А Миня-Минечка громко чмокал губами и басовито гукал: «Гу-у-у…» Есть давай! И ему давали, что называется, от пуза. В наши дни это вообще не проблема, а уж для Миноса Европовича расстарались – самолетом присылали лучшее детское питание «made in Europe». Мине оно пришлось по вкусу.
* * *
Что бы там потом ни говорили, лично я не могу понять, как ни акушеры, ни родители не заметили сразу ничего необычного в облике младенца. Ну ладно, Минос видел его только по ночам, да и то мельком. Заглянет в колыбельку, посюсюкает минутку-другую и пошел спать. Но Пасифая, Пасифая, пеленавшая и кормившая своего драгоценного Минечку, как она не разглядела сужающейся от крутого лобика мордочки, розовой мочки носика с широкими ноздрями, скошенного подбородка, оттопыренных ушек? А пушистые щечки только вызывали у нее умиление: волосатенький родился – счастливым будет…
Только, кажется, на десятый день Пасифая почуяла что-то неладное. Она только что искупала Миню и, положив его на разостланные пеленки, присыпала нежные места, чтобы не прели.
– Ой, какие у нас ноженьки… – ворковала счастливая мамаша, – а пипка у нас какая… подрастет – берегитесь, девки! Минечка мой любимый… теленочек мой…
Слово «теленочек» Пасифая произнесла, протирая ваткой личико сына, и вдруг чуткими материнскими пальцами ощутила два затвердения на пушистом лобике.
– Что это у нас такое на лобике? – продолжала ворковать Пасифая, ощупывая головку ребенка. – Что это у нас за шишечки такие? Где их мой Минечка набил, проказник?
По инерции Пасифая еще награждала ребенка ласковыми эпитетами, но тревога уже стучала в ее висках. Теленочек… Теленочек… Боже мой! Как же она, дура, не заметила раньше? Миня и впрямь был похож на новорожденного теленка. Сколько она таких повидала! Сколько раз умилялась розовому шершавому язычку, нежной шелковой шерстке, выпуклому лобику с проклевывавшимися рожками…

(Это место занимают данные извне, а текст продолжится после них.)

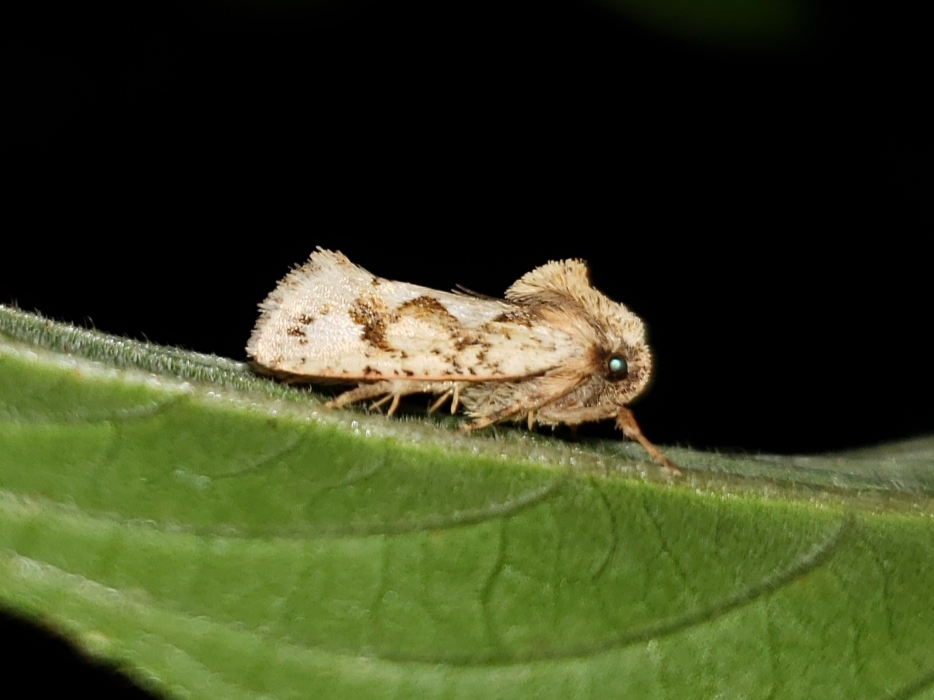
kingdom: Animalia
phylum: Arthropoda
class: Insecta
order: Lepidoptera
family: Tineidae
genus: Acrolophus
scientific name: Acrolophus walsinghami
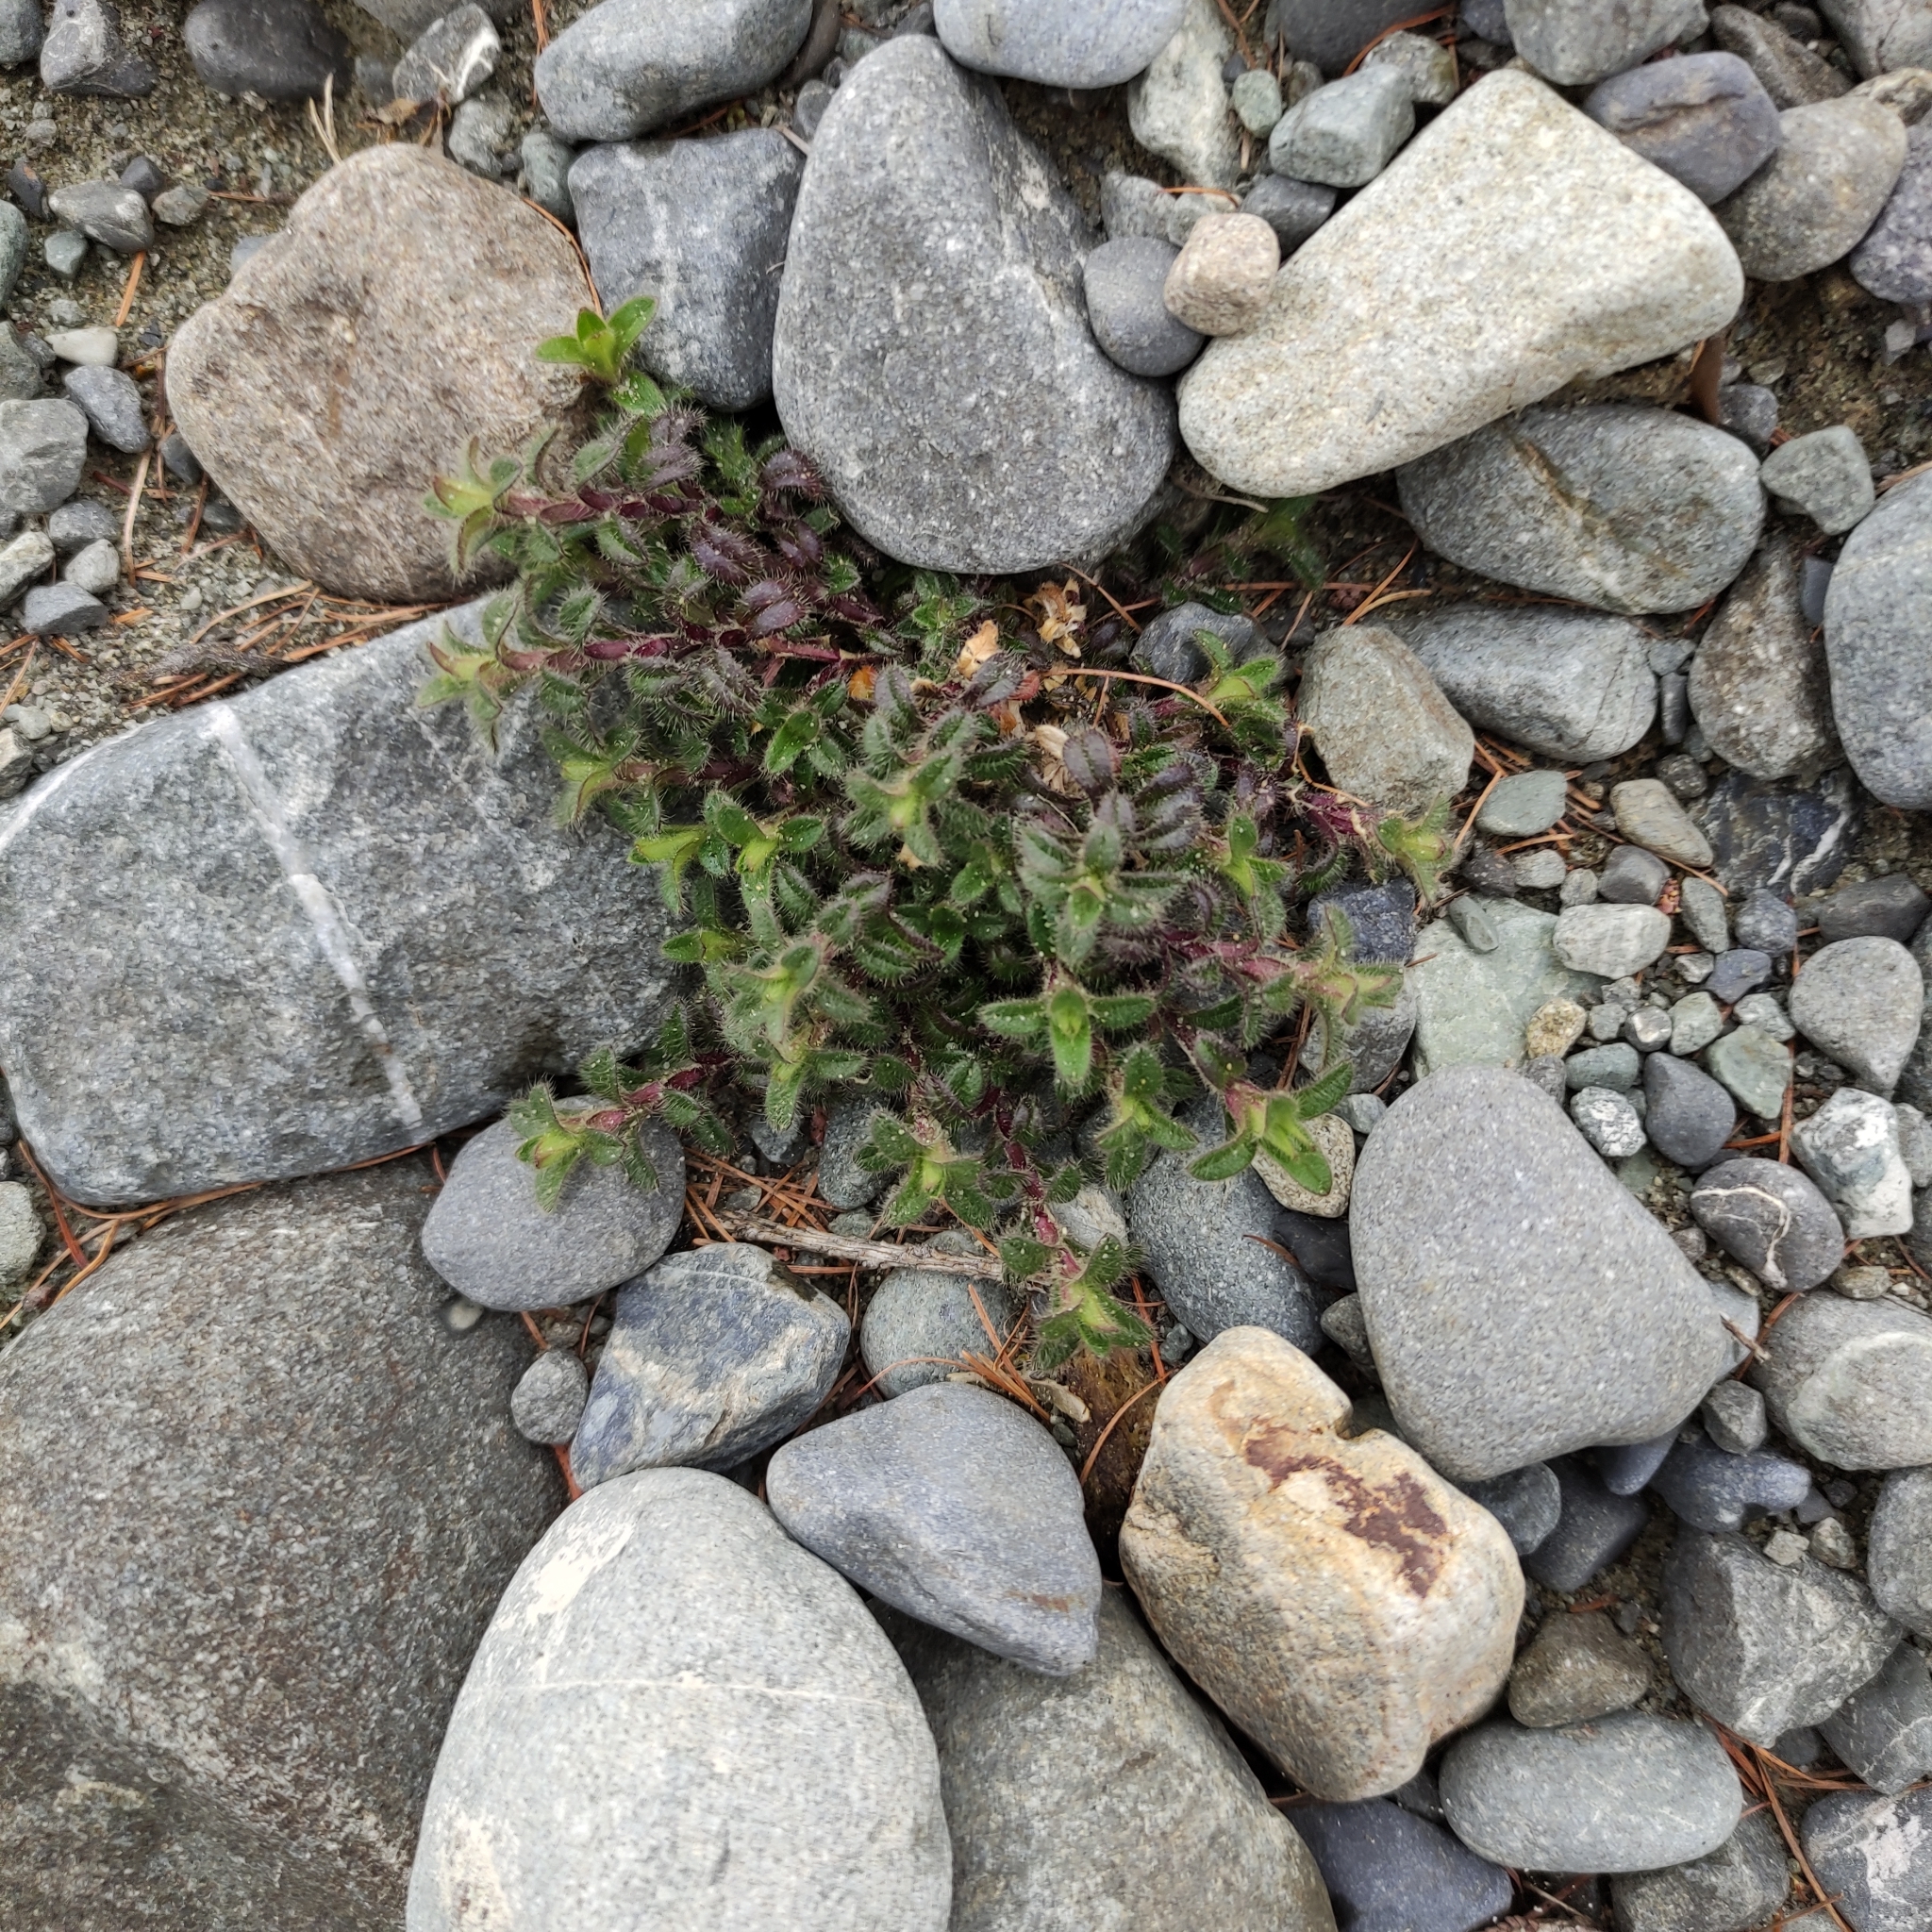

Дрожащими руками Пасифая приподняла младенца и, еле удерживая увесистое тельце, стала рассматривать его, словно увидела впервые. Толстенькие розовые ножки и ручки с перетяжками, пухлая круглая попка, барабан-животик с еще не зажившим пупком, широкие плечики… А над ними на короткой крепкой шейке – голова бычка. Белая, как у того, только с темной отметиной на лбу… Кровь отлила от ее лица.
Пасифае хватило сил бережно опустить Миню на пеленки. Лишь после этого она упала на диван и зарыдала. Впрочем, долго предаваться горю ей не пришлось. Миня загудел низким требовательным голосом – позвал к себе. Пасифая напялила ему подгузник, запеленала, дала бутылочку с соской. Он выдул ее до дна, почмокал и засопел.
Не отходя от сына, Пасифая по мобильному позвонила мужу. Ее голос звучал так необычно, что Минос побросал все дела и тут же приехал. Она отвела его в детскую.
В Лондон они вылетели на следующий день. Консилиум состоялся в знаменитом Royal Centre of Obstetrics & Gynaecology. Седовласые профессора, мировые светила, ученейшие педиатры и акушеры-гинекологи, среди которых были даже замечены консультанты из Hospital Сhelsea & Westminster, несколько часов тискали здоровяка Миню, переворачивали его с животика на спинку и обратно, мяли ручки и ножки, а тот себе лыбился во весь рот, пускал пузыри и басовитым гуканьем недвусмысленно намекал, что ему давно пора перекусить. Когда консилиум закончился, Пасифая и Минос впервые услышали страшное слово Minotauros. Это был приговор.
* * *
Тут Лев Николаевич абсолютно прав: люди по-разному реагируют на постигшее их семейное несчастье. Другой бы на месте Миноса Европовича замкнулся, ушел в себя, даже дела забросил, а глава крытской администрации, напротив, еще пуще набросился на работу. Не на кабинетную работу, до которой он и в райкомовские времена был не особо охоч, а на живую, в гуще событий, в гуще людей. Все свое время он проводил на строящемся рынке.